I reached Belgrade early in April, 1914. The city had resumed its normal aspect. The General Staff were talking and planning war, the general public was more interested in the working of the Commercial Convention with Greece. In political and diplomatic circles vague references were made to certain concessions to Bulgaria in the Vardar Valley. These latter appeared to me to be so inadequate as to be hardly worth discussing, and yet, as matters stood, the Serbs refused to offer more. This attitude, however unfortunate, was more reasonable in 1914 than at any previous period. In the absence of direct railway communication between Greece and Servia, the Commercial Convention would lose half its point, since the only railway line available passed by the Vardar Valley through the heart of the “Contested Zone.” No practicable trace for another line existed, except a tortuous route impinging on Albania.

Ethnical and geographical conditions had conspired to make Macedonia a “Debatable Land,” the creation of an independent Albania had added fuel to the flames of discord, it had not only shortened the Serbo-Greek frontier and prevented all communication by sea, but, by thwarting Servian and Greek aspirations in that direction, had engendered in both countries an uncompromising state of mind. Bulgaria’s claims remained unaltered, they had become crystallized by defeat and disappointment; amid the shifting sands of Balkan politics they stood out like a rock.

The Great Powers had sacrificed the interests of Greece and Servia directly, and those of Bulgaria indirectly, on the altar of an Autonomous Albania. Ingenuous people claimed that this course had been dictated by high-minded motives, by a benevolent, if tardy, recognition of the principles of self-government, whose application in other lands could wait on this strange experiment. Naïveté is charming when not contaminated with hypocrisy, but one swallow does not make a summer; a single act, however specious, cannot efface a decade of intrigue.

An active economic policy in Macedonia had already been initiated by the Austro-Hungarian Government. The first move was characteristic, a share in the control of the Belgrade-Salonika Railway was claimed, on the ground that a large part of the capital for its original construction had been subscribed by citizens of the Dual Monarchy. British newspapers dealt fully with the financial aspects of the case, but refrained from criticizing a proposition which deprived a sovereign independent State of the sole control of a railway within its frontiers. The Servian Government tried to float a loan with which to buy out the foreign shareholders, but failed—high finance is international and obdurate to the poor. On ne prête qu’aux riches.[20]

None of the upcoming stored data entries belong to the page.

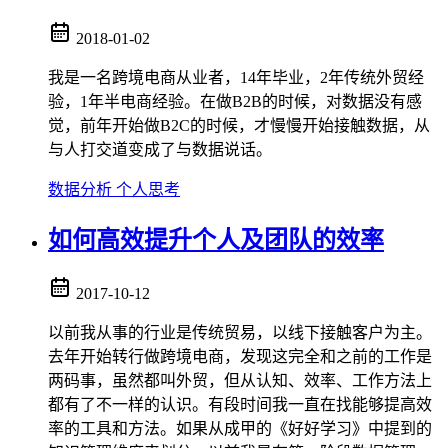
2018-01-02
我是一名跨境电商从业者，14年毕业，2年传统外贸经
验，1年半电商经验。在做B2B的时候，对数据没有感
觉，前年开始做B2C的时候，才慢慢开始接触数据，从
与人打交道变成了与数据说话。
数据分析
个人思考
如何高效提升个人及团队的效率
2017-10-12
以前我从事的行业是传统贸易，以线下接触客户为主。
去年开始转行做跨境电商，发现这完全和之前的工作是
两码事，虽然都叫外贸，但从认知、效率、工作方法上
都有了不一样的认识。有段时间我一直在找能够提高效
率的工具和方法。如果从成甲的《好好学习》中提到的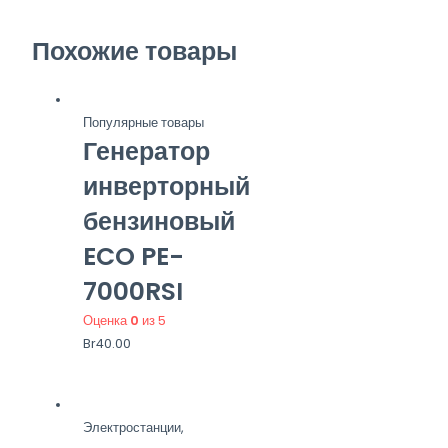
Похожие товары
Популярные товары
Генератор
инверторный
бензиновый
ECO PE-
7000RSI
Оценка
0
из 5
Br
40.00
Электростанции,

I stayed in Vienna for a few days on my way to London. Here, it was generally recognized that, in regard to Servia, a dangerous situation was developing, which could not be neglected. Many serious people frankly expressed the hope that some incident would occur which would provide a pretext for taking military action against the Serbs. No one wanted war, but every one felt that an end had to be put to “an intolerable state of affairs”; the time for conciliatory measures had passed, the Southern-Slav movement was assuming menacing proportions, and would wreck the Austro-Hungarian Empire, if steps were not promptly taken to nip it in the bud.

Such were the opinions expressed, in private circles, by men and women who did not know with what skill and ingenuity the net had been spread for Servia. In official circles confidence was the prevailing note; the lessons of the last two wars had been forgotten in the Austrian War Office, where the efficiency of the Servian Army was, as usual, under-estimated. Diplomats professed to have no faith in the sincerity of Russia’s intentions when posing as the champion of the Southern Slavs; such a policy struck them as being too unselfish for the Government of the Czar.

Cynics are bad psychologists; to them Russia has always been an enigma and a source of error. M. Hartwig expressed the Pan-Slav point of view: Servia was part of Russia, the Serbs were “little brothers,” destined once more to reach the Adriatic, to bar the highway to Salonika, to fight again, if need arose, in Slavdom’s sacred cause.

The Serbs themselves wanted independence, complete and definite; they hoped to gain it with the help of Russia, and then to found an Empire of their own. That Empire could be created only at the expense of Austria-Hungary, Germany’s ally, mate of a monster Python State which soon would raise its head.

Though outwardly at peace, Servia and Bulgaria were arming with feverish haste, preparing to take their places in Europe’s opposing camps. The pyramid was rising, taking shape; issues were narrowing, effect was succeeding cause; the disintegration of the Balkan bloc had left the Slavs and Teutons face to face, the arena was cleared for a titanic struggle, those who knew anything of Europe foretold the coming storm.

Austria-Hungary had not long to wait for the desired pretext. The assassination of the Archduke Francis Ferdinand was a sufficiently sensational incident to satisfy the most exacting. The Dual Monarchy took the fatal step, and sent an ultimatum which was its own death warrant.